La méfiance à l'encontre des musulmans est montée d'un cran ces dernières temps. En l’espace d’un mois, de mi-novembre à mi-décembre, le CCIB a recensé une quarantaine d’actes islamophobes en Belgique. Pour la moitié d'entre eux, il s'agit de propos haineux sur internet mais l'ASBL enregistre également des agressions, des menaces de mort et même des violences policières. Pour Patrick Charlier, directeur francophone du Centre Interfédéral pour l’Egalité des Chances, ce n'est pas tant le nombre d'actes qui est inquiétant mais la gravité des faits, qui s’est accrue. Les propos haineux sur la Toile sont devenus de véritables appels au meurtre et les insultes en rue se sont muées en agressions (arrachage de foulards). Patrick Charlier remarque également que les niveaux de sécurité 3 et 4 ont, semble-t-il, justifié des interventions nettement plus musclées que nécessaire.
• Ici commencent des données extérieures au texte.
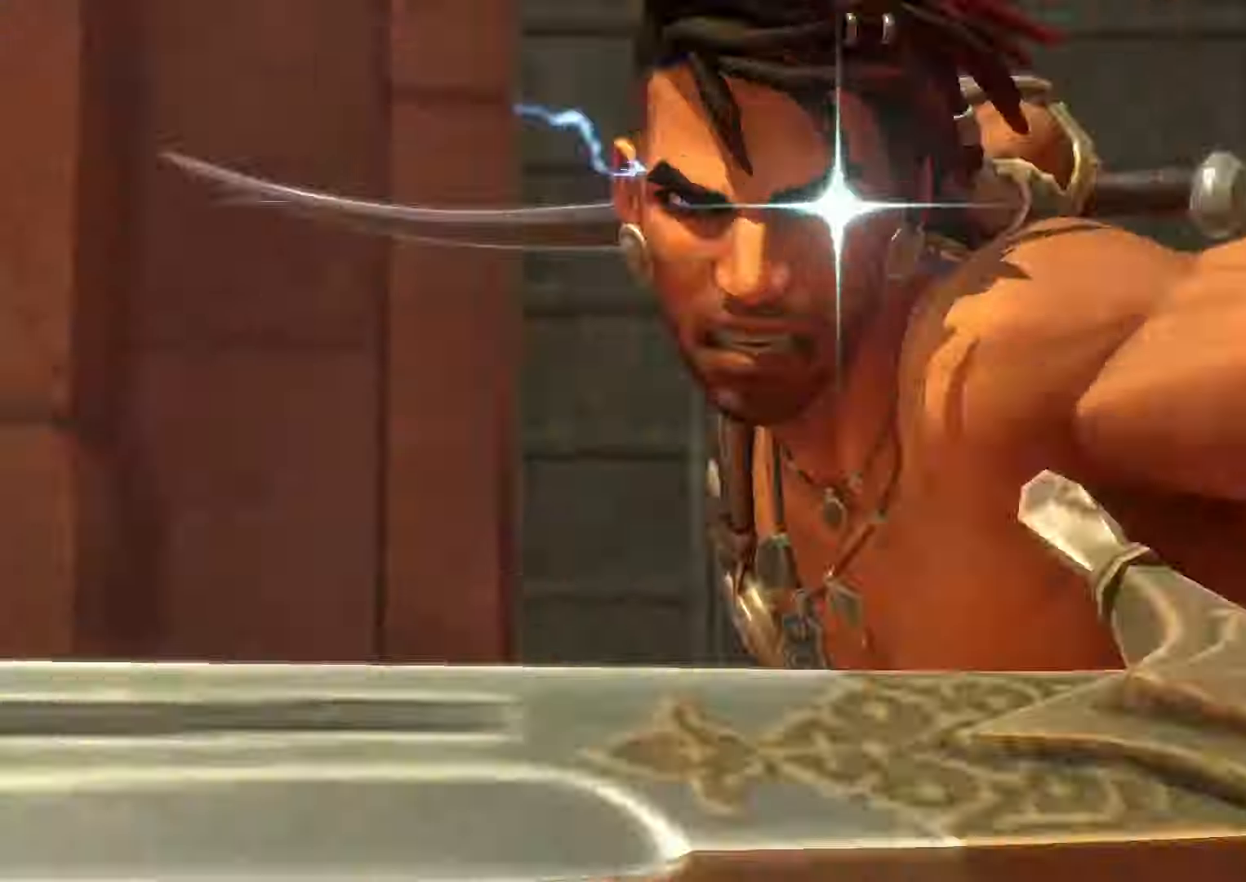
{"keys": ["c"], "mouse": []}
Et cela préoccupe au plus haut point Hajib el Hajjaji, vice-président du CCIB. Dans le journal Le Soir, il met en garde sur l’impact de telles violences policières sur les jeunes : « S’ils ont l’impression et qu’ils constatent que ceux qui représentent l’Etat, cet état de justice, de droit qu’on leur vend, vont précisément à l’encontre de leurs droits, cela ne peut qu’accentuer les phénomènes de repli et de radicalisation qu’on observe aujourd’hui. »
Le CCIB appelle donc à une prise de conscience du phénomène, à des positionnements politiques forts et à une lutte sérieuse contre l’islamophobie. Et pour y parvenir, le Collectif encourage les victimes de tels actes à porter plainte. Sur les 47 cas qu'il a recensés, seuls six ont été signalés à la police.